Start of Available data

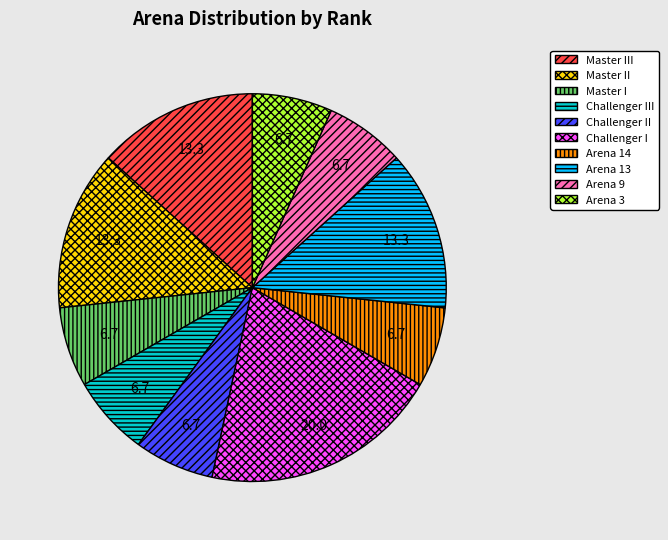

Does any single category account for the majority?

No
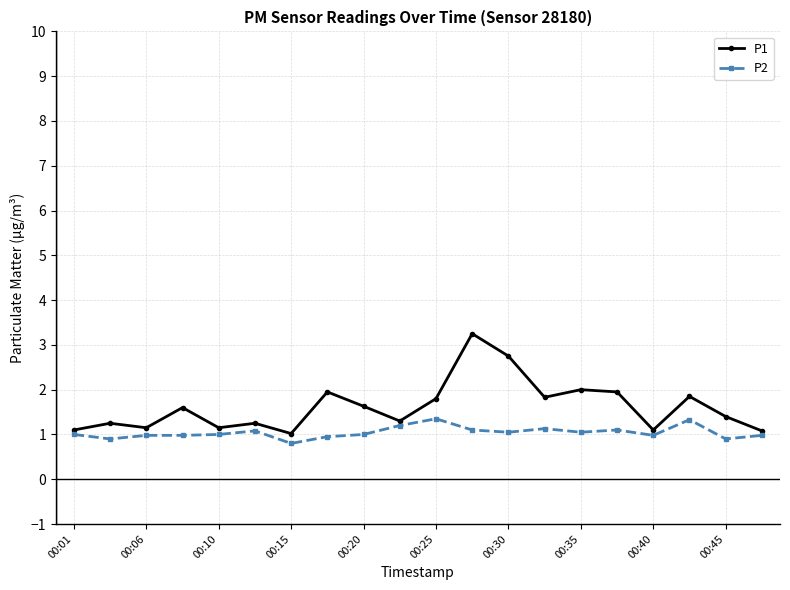

Does the chart display data point markers on the line(s)?

Yes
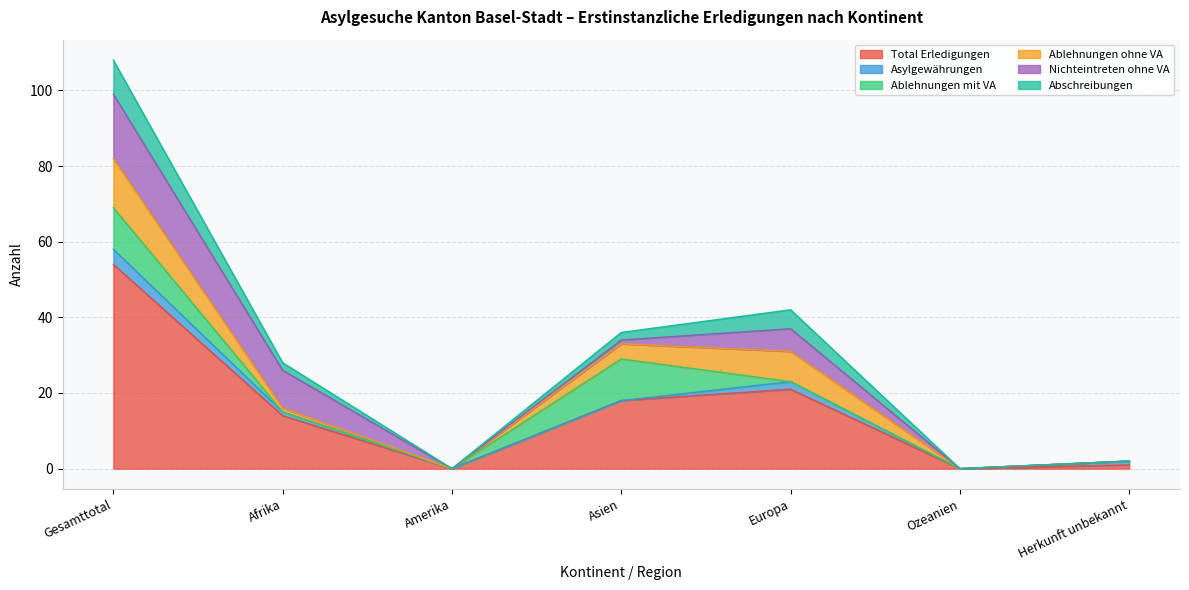

Does the chart have visible grid lines?

Yes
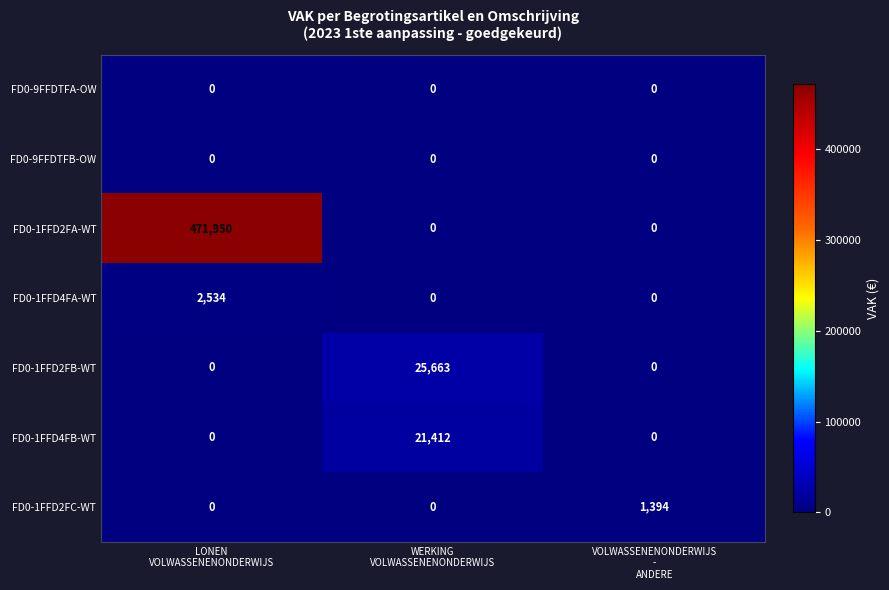

At which category is the sum across all series the highest?

LONEN
VOLWASSENENONDERWIJS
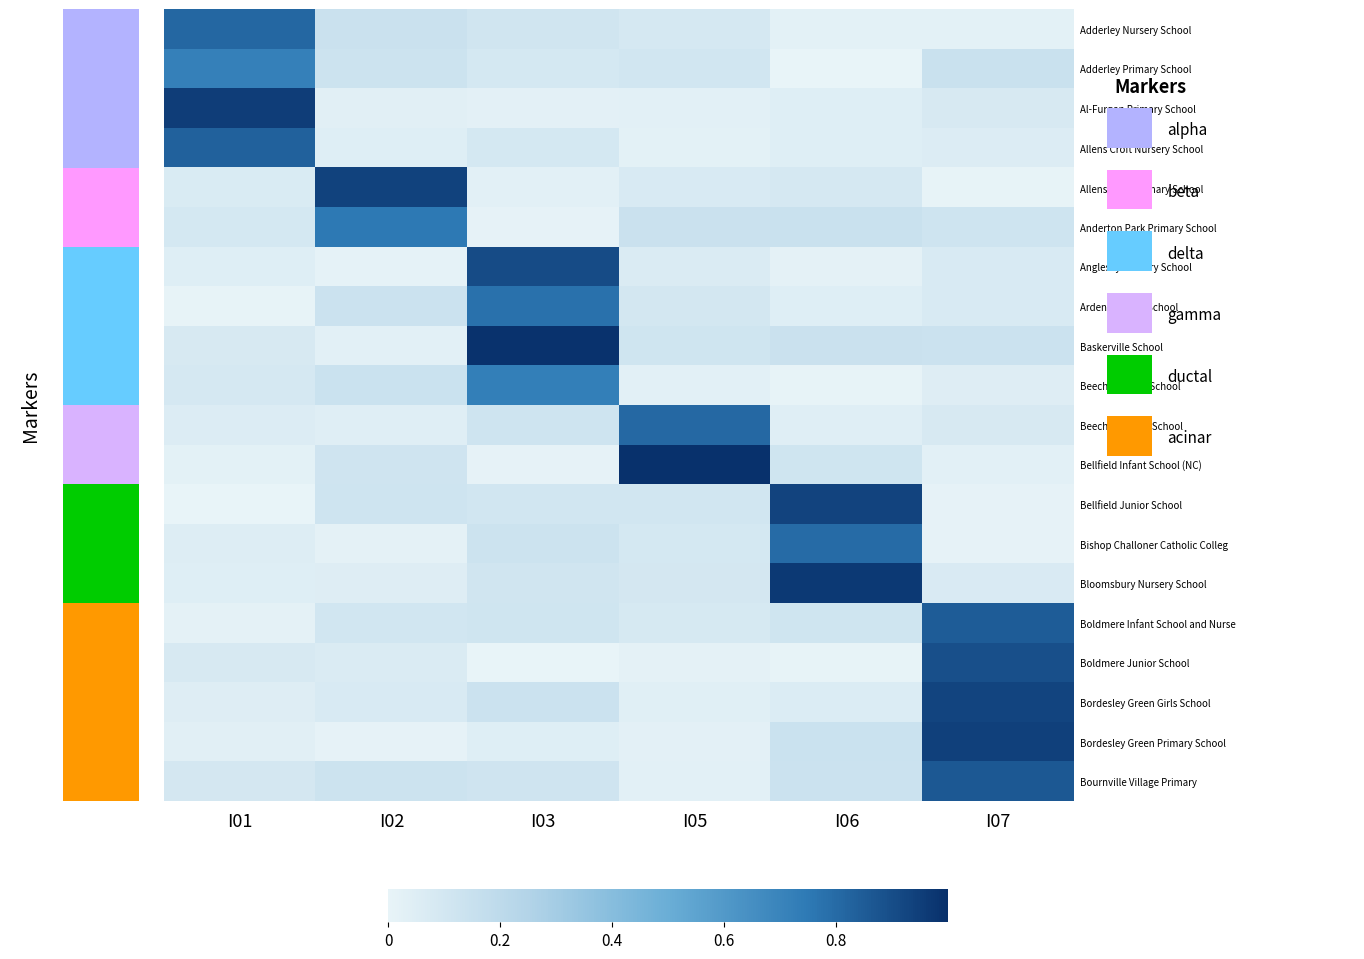

What is the total value across all series at I05?

3.1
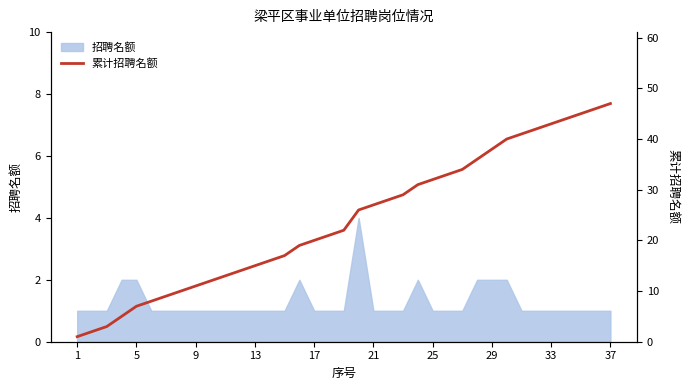

How many data points are less than 22?

18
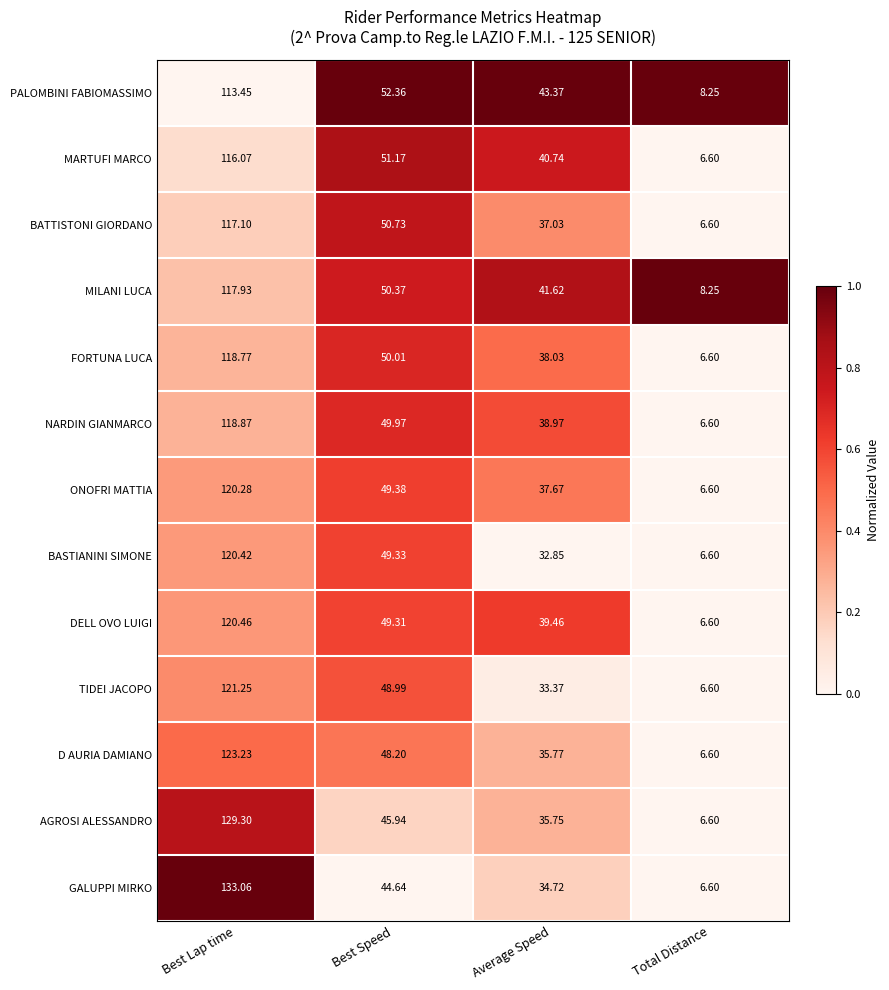

At which label is GALUPPI MIRKO closest to 69?

Best Speed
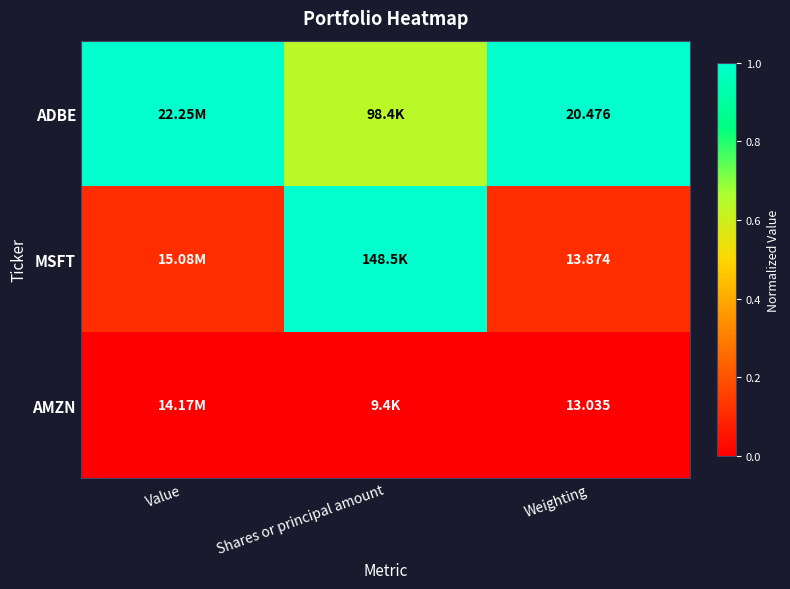

Is the value of MSFT at Weighting greater than the value of AMZN at Weighting?

Yes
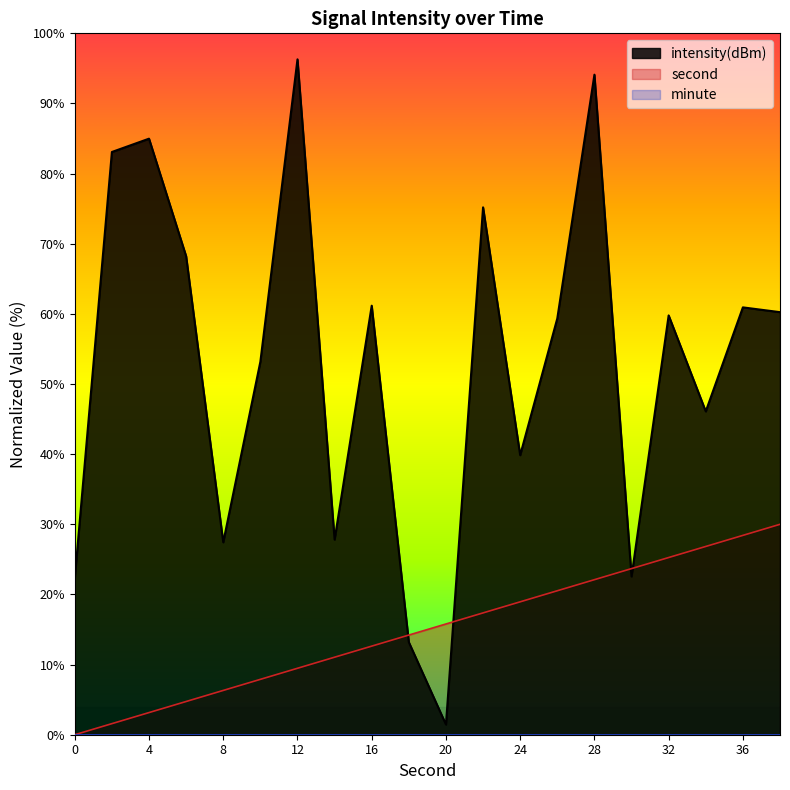

Reading left to right, extract all data points from this chart.

second: 0=0.0	2=1.6	4=3.2	6=4.7	8=6.3	10=7.9	12=9.5	14=11.1	16=12.6	18=14.2	20=15.8	22=17.4	24=18.9	26=20.5	28=22.1	30=23.7	32=25.3	34=26.8	36=28.4	38=30.0
intensity(dBm): 0=22.3	2=83.1	4=85.0	6=68.2	8=27.4	10=53.2	12=96.3	14=27.8	16=61.2	18=13.2	20=1.5	22=75.2	24=39.9	26=59.4	28=94.1	30=22.6	32=59.8	34=46.1	36=60.9	38=60.2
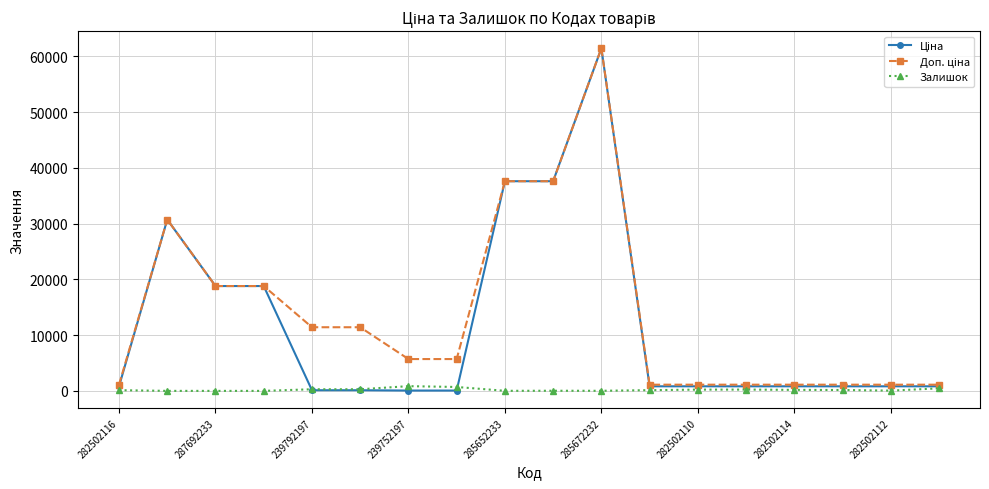

What is the maximum value shown in the chart?

61434.3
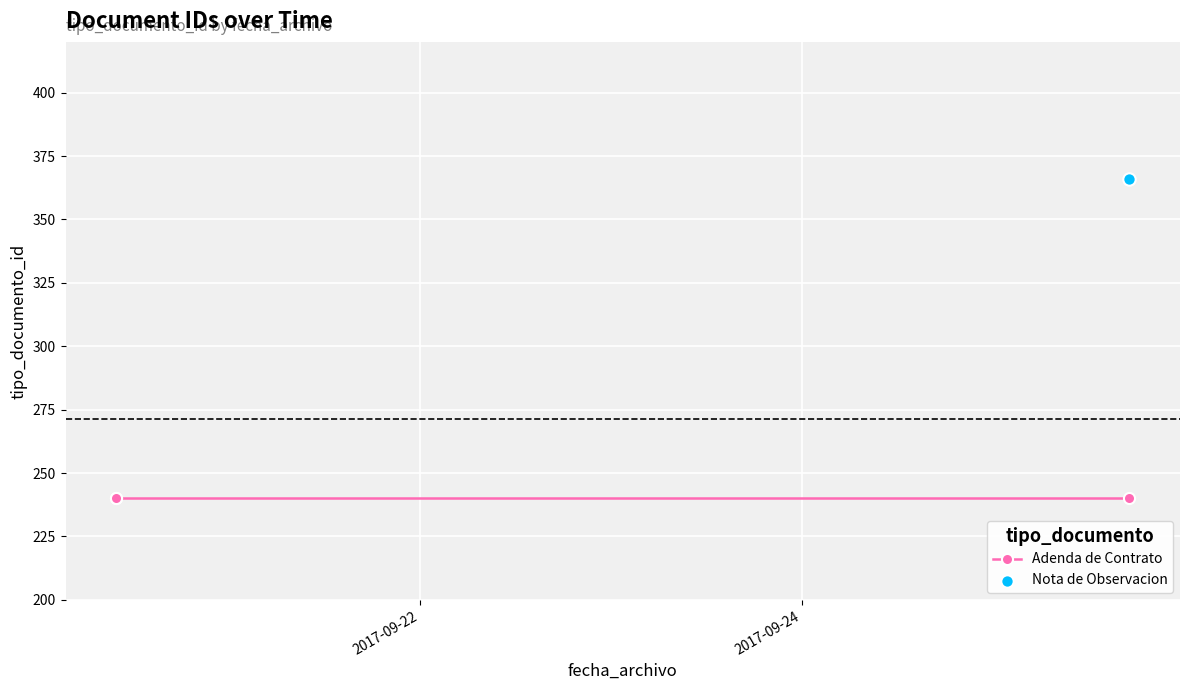

Between 2017-09-25 17:11:20 and 2017-09-25 17:10:22, which is larger?

2017-09-25 17:11:20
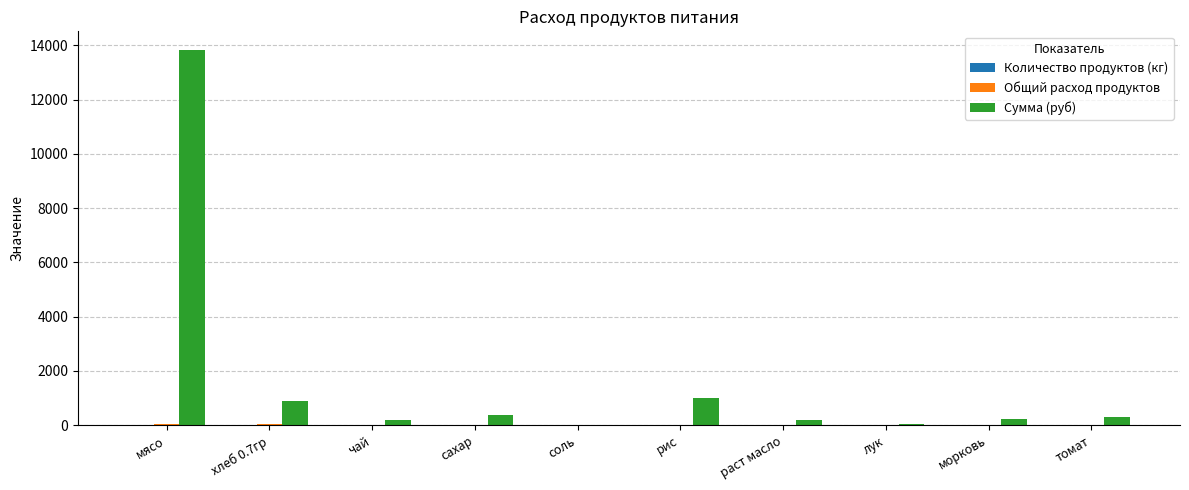

Which series has the widest spread of values?

Сумма (руб)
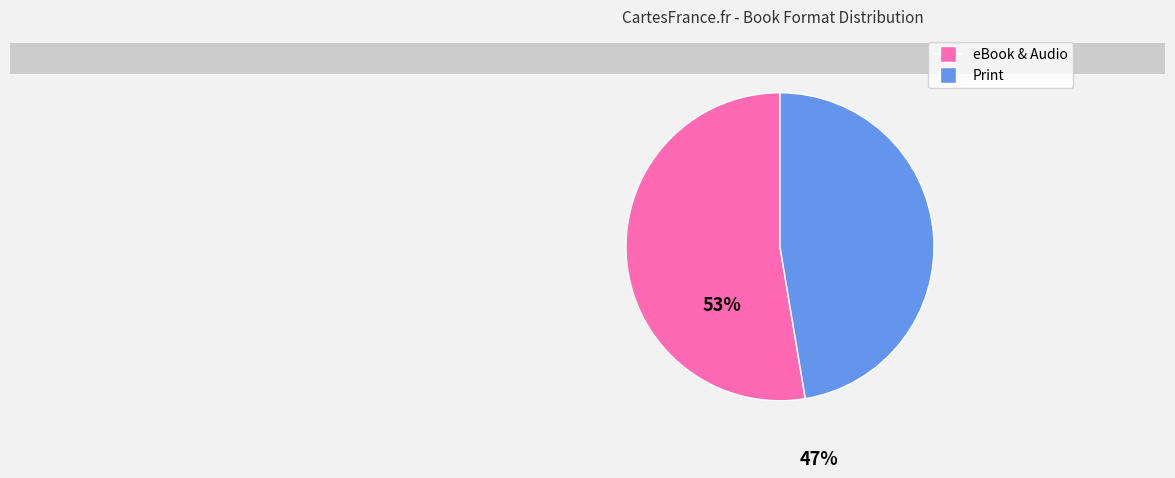

How many segments does this pie chart have?

2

End of Available data

Action item:
Recast every line of the records above as a JSON list of strings, one string per line. Omit blank lines and the picture lines.

Answer:
[
  "Does any single category account for the majority?",
  "No",
  "Does the chart display data point markers on the line(s)?",
  "Yes",
  "Does the chart have visible grid lines?",
  "Yes",
  "At which category is the sum across all series the highest?",
  "LONEN",
  "VOLWASSENENONDERWIJS",
  "What is the total value across all series at I05?",
  "3.1",
  "How many data points are less than 22?",
  "18",
  "At which label is GALUPPI MIRKO closest to 69?",
  "Best Speed",
  "Is the value of MSFT at Weighting greater than the value of AMZN at Weighting?",
  "Yes",
  "Reading left to right, extract all data points from this chart.",
  "second: 0=0.0\t2=1.6\t4=3.2\t6=4.7\t8=6.3\t10=7.9\t12=9.5\t14=11.1\t16=12.6\t18=14.2\t20=15.8\t22=17.4\t24=18.9\t26=20.5\t28=22.1\t30=23.7\t32=25.3\t34=26.8\t36=28.4\t38=30.0",
  "intensity(dBm): 0=22.3\t2=83.1\t4=85.0\t6=68.2\t8=27.4\t10=53.2\t12=96.3\t14=27.8\t16=61.2\t18=13.2\t20=1.5\t22=75.2\t24=39.9\t26=59.4\t28=94.1\t30=22.6\t32=59.8\t34=46.1\t36=60.9\t38=60.2",
  "What is the maximum value shown in the chart?",
  "61434.3",
  "Between 2017-09-25 17:11:20 and 2017-09-25 17:10:22, which is larger?",
  "2017-09-25 17:11:20",
  "Which series has the widest spread of values?",
  "Сумма (руб)",
  "How many segments does this pie chart have?",
  "2"
]